[WORK REQUEST]: Carry the essay on the faltering Western economic recovery forward from its last sentence below.

[TEXT BLOCK]:
Even the white knight in shining armour, the US, is witnessing rise in the ranks of jobless. It needs a sustained growth rate of at least three percent to make a dent in the near-double-digit official unemployment rate. That is no where in sight with the Democrats and the Republicans locked in a slugfest on the Capitol Hill and President Obama content with issuing warnings on job drain to India and China.

POREG VIEW: It will be fair and proper to say not the entire world economy but of some western countries which have dominated or dominating the investment and strategic world is in bad shape. Two -and-a-half years is a fairly long enough period for these economies to recover from the September 2008 meltdown, more so since America has declared the official end of its recession. Reality check shows the recovery process is faltering, growth rates are slowing, and sovereign credit rating is causing concern.

Even the white knight in shining armour, the US, is witnessing rise in the ranks of jobless. It needs a sustained growth rate of at least 3 percent to make a dent in the near-double-digit official unemployment rate. That is no where in sight with the Democrats and the Republicans locked in a slugfest on the Capitol Hill and President Obama content with issuing warnings on job drain to India and China.  Viewed against the backdrop of the bad shape of the manufacturing sector, and continued dip in the home loan segment it is clear that the fundamental problems that had pushed the world economy into the deepest slump since the thirties are still at work. And the multi-trillion-dollar bank bail-outs have had limited impact beyond cleansing the balance sheets.

[SOURCE INFORMATION]:
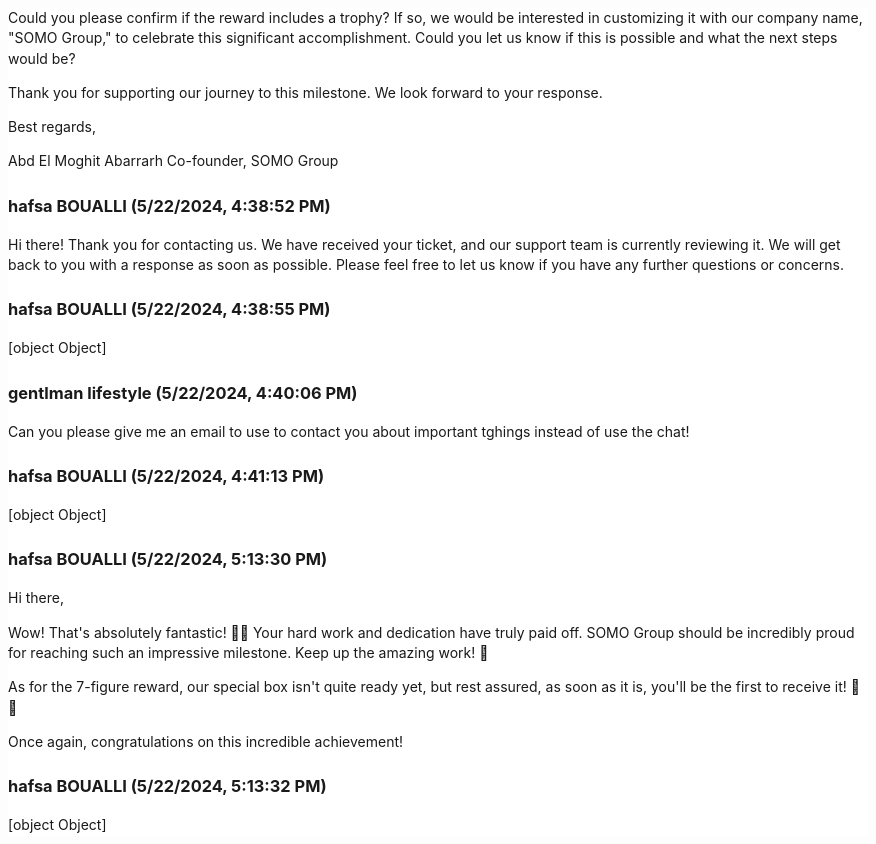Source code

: Could you please confirm if the reward includes a trophy? If so, we would be interested in customizing it with our company name, "SOMO Group," to celebrate this significant accomplishment. Could you let us know if this is possible and what the next steps would be?

Thank you for supporting our journey to this milestone. We look forward to your response.

Best regards,

Abd El Moghit Abarrarh
Co-founder, SOMO Group

### hafsa BOUALLI (5/22/2024, 4:38:52 PM)

Hi there! Thank you for contacting us. We have received your ticket, and our support team is currently reviewing it. We will get back to you with a response as soon as possible. Please feel free to let us know if you have any further questions or concerns.

### hafsa BOUALLI (5/22/2024, 4:38:55 PM)

[object Object]

### gentlman lifestyle (5/22/2024, 4:40:06 PM)

Can you please give me an email to use to contact you about important tghings instead of use the chat!

### hafsa BOUALLI (5/22/2024, 4:41:13 PM)

[object Object]

### hafsa BOUALLI (5/22/2024, 5:13:30 PM)

Hi there,

Wow! That's absolutely fantastic! 🎉👏 Your hard work and dedication have truly paid off. SOMO Group should be incredibly proud for reaching such an impressive milestone. Keep up the amazing work! 🌟

As for the 7-figure reward, our special box isn't quite ready yet, but rest assured, as soon as it is, you'll be the first to receive it! 🎁✨

Once again, congratulations on this incredible achievement!

### hafsa BOUALLI (5/22/2024, 5:13:32 PM)

[object Object]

[ANSWER FOR THE TASK]:
The World Bank in its latest Global Economic Prospects report (issued June 7) does not offer a cheer. It has forecast a slower economic growth for every region except sub-Saharan Africa for this year and the next. It expects the world economy to expand by a mere 3.2 percent this year, lower than the modest 3.8 percent rate for 2010.  The Bank projects a dismal 2.6 per cent growth for the US economy for this year. It expects that the American growth rate will remain below 3 percent at least through 2013. This is undoubtedly bad news for the US.

The World Bank has no optimistic forecast for the three emerging super economies. It says China, India, Brazil and other developing countries will witness a 6.3 percent fall for the next two years, a full percentage point below the 2010 growth rate.  These are the countries that have largely accounted for global growth since the Housing mortgages triggered the meltdown in the US and some European nations.

The World Bank projections are in sync with ‘expert’ views from American establishment. Lawrence Summers, who had headed President Obama’s National Economic Council, has warned that the United States “is now halfway to a lost economic decade.” He noted that between 2006 and 2011, US economic growth averaged less than 1 percent a year, similar to that of Japan “in the period its bubble burst.”

Professor Nouriel Roubini of New York University has a word of caution. He foresees a “perfect storm” of fiscal deficits in the US, a slowdown in China, European debt defaults and stagnation in Japan. China could face a “hard landing” after 2013 as a result of overcapacity in fixed investments and bank failures.

As socialist commentator Barry Grey says, the sharp increase in state indebtedness resulting from the bailouts has only further undermined the longer-term solvency of the banks, since they were left holding tens of billions of dollars in government securities whose value has plummeted. 

Greece is a case in point.  One year after receiving a €110 billion loan tied to savage austerity measures, the land of Alexander, Aristotle and Plato   has plunged into a deep recession, which has undermined state revenues and intensified the debt crisis. Now, in exchange for a new loan, the social democratic government is imposing even deeper cuts as well as a fire-sale of state assets. Ireland, Portugal, Spain and other heavily indebted countries are heading for a new financial crisis.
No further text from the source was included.